A few short months after the passing of Brian Gleason, IHUC peaked during a Regional semifinal match up against the reigning National Champions, the Wisconsin Hodags. Wisconsin took a commanding lead, but using a 2–4–1 zone defense often referred to as the Iowa Zone, Iowa was able to stifle Wisconsin's prolific offense, leading to an 8–0 run. This brought the game to Double Game Point, meaning the next team to score wins. While all this was going on, spectators from all over the tournament flocked to see the potential upset in the making. Hundreds of fans lined the playing field. The cold April weather of Decorah, Iowa proved to cause issues for both teams, and the final point saw numerous turnovers going both ways. However, in the end, Wisconsin came out on top on their way to a second straight National Championship.

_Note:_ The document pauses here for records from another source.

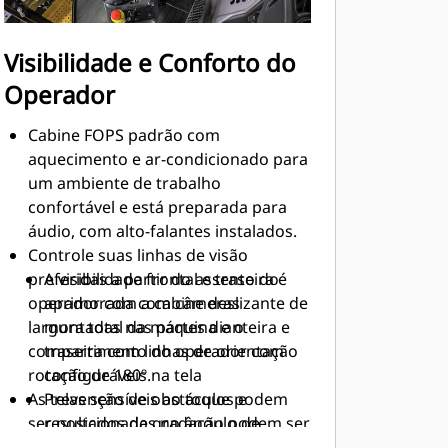
Visibilidade e Conforto do
Operador
Cabine FOPS padrão com
aquecimento e ar-condicionado para
um ambiente de trabalho
confortável e está preparada para
áudio, com alto-falantes instalados.
Controle suas linhas de visão
preferidas a partir do assento do
A visibilidade frontal e traseira é
operador com a cabine deslizante de
aprimorada com câmeras
largura total da máquina e o
montadas nas partes dianteira e
compartimento do operador com
traseira com linhas de orientação
rotação de 180º.
configuráveis na tela
As telas sensíveis ao toque podem
Prevenção de obstáculos e
ser posicionadas no ângulo de
resultados de gradação podem ser
visualização desejado.
vistos com câmeras montadas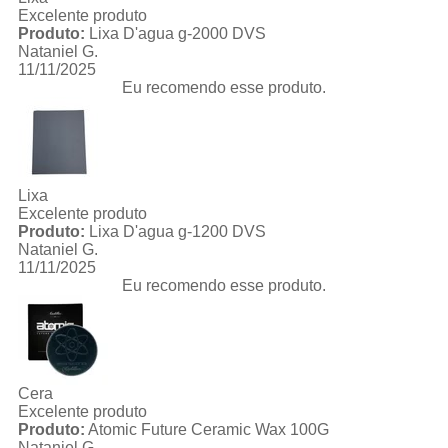
Excelente produto
Produto:
Lixa D'agua g-2000 DVS
Nataniel G.
11/11/2025
Eu recomendo esse produto.
Lixa
Excelente produto
Produto:
Lixa D'agua g-1200 DVS
Nataniel G.
11/11/2025
Eu recomendo esse produto.
Cera
Excelente produto
Produto:
Atomic Future Ceramic Wax 100G
Nataniel G.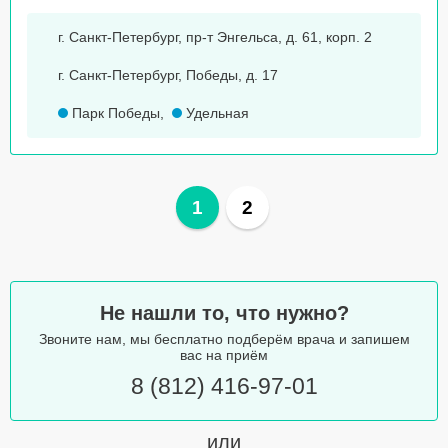
г. Санкт-Петербург, пр-т Энгельса, д. 61, корп. 2
г. Санкт-Петербург, Победы, д. 17
Парк Победы
,
Удельная
1
2
Не нашли то, что нужно?
Звоните нам, мы бесплатно подберём врача и запишем
вас на приём
8 (812) 416-97-01
или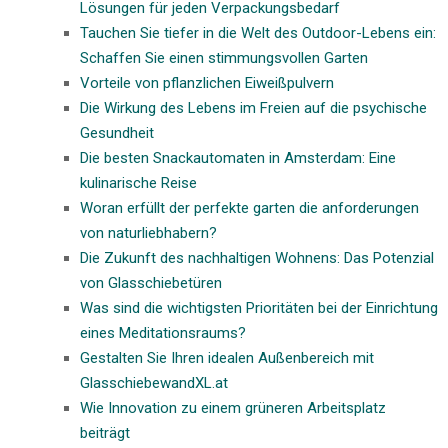
Lösungen für jeden Verpackungsbedarf
Tauchen Sie tiefer in die Welt des Outdoor-Lebens ein:
Schaffen Sie einen stimmungsvollen Garten
Vorteile von pflanzlichen Eiweißpulvern
Die Wirkung des Lebens im Freien auf die psychische
Gesundheit
Die besten Snackautomaten in Amsterdam: Eine
kulinarische Reise
Woran erfüllt der perfekte garten die anforderungen
von naturliebhabern?
Die Zukunft des nachhaltigen Wohnens: Das Potenzial
von Glasschiebetüren
Was sind die wichtigsten Prioritäten bei der Einrichtung
eines Meditationsraums?
Gestalten Sie Ihren idealen Außenbereich mit
GlasschiebewandXL.at
Wie Innovation zu einem grüneren Arbeitsplatz
beiträgt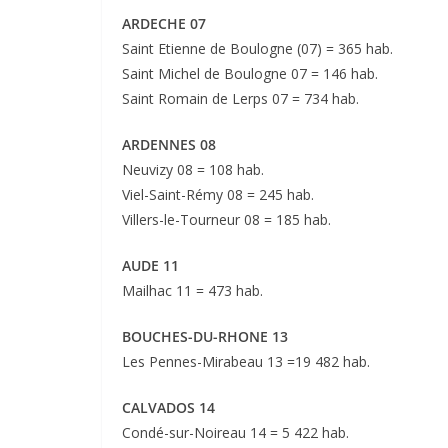
ARDECHE 07
Saint Etienne de Boulogne (07) = 365 hab.
Saint Michel de Boulogne 07 = 146 hab.
Saint Romain de Lerps 07 = 734 hab.
ARDENNES 08
Neuvizy 08 = 108 hab.
Viel-Saint-Rémy 08 = 245 hab.
Villers-le-Tourneur 08 = 185 hab.
AUDE 11
Mailhac 11 = 473 hab.
BOUCHES-DU-RHONE 13
Les Pennes-Mirabeau 13 =19 482 hab.
CALVADOS 14
Condé-sur-Noireau 14 = 5 422 hab.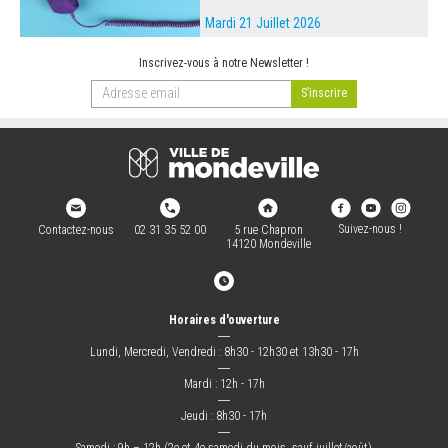
Mardi 21 Juillet 2026
Inscrivez-vous à notre Newsletter !
Suivez-nous !
Contactez-nous
02 31 35 52 00
5 rue Chapron
14120 Mondeville
Horaires d'ouverture
―
Lundi, Mercredi, Vendredi : 8h30 - 12h30 et 13h30 - 17h
―
Mardi : 12h - 17h
―
Jeudi : 8h30 - 17h
―
Samedi : 9h – 12h (2e et 4e samedi du mois, sauf juillet/août)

2013 Regionals vs. Minnesota[edit]

Minnesota was the top ranked team in the country going into Regionals,[9] while Iowa was winding down a disappointing season after losing many of the players that had led them to nationals in previous years. The game was played in Cedar Falls, Iowa, a location IHUC had played in many times. It had rained significantly the night before,[10] which left the fields muddy and laden with puddles. Iowa had played in similar conditions at several tournaments that season and was well prepared for the slower pace of play; this in contrast to Minnesota who had the false luck of playing in nice weather all season.[11]

The game was a back and forth affair, with both teams leading at various points throughout. Minnesota took half 8–6. After halftime, Iowa began a strategy of tighter dump defense which made it more difficult for the handlers to get open for resets. Minnesota eventually managed to take a lead of 12–11 in a game to 14. However, Iowa would score the final three points to win on soft cap, 14–12.[12]

Brian Gleason[edit]

In January of 2008 team captain, Brian Gleason, tragically died in a car accident.[13] Gleason was the embodiment of what IHUC stands for: enthusiasm, dedication, and relentless work ethic, both on and off the field. To this day the team wears a #16 on the left sleeve in his honor.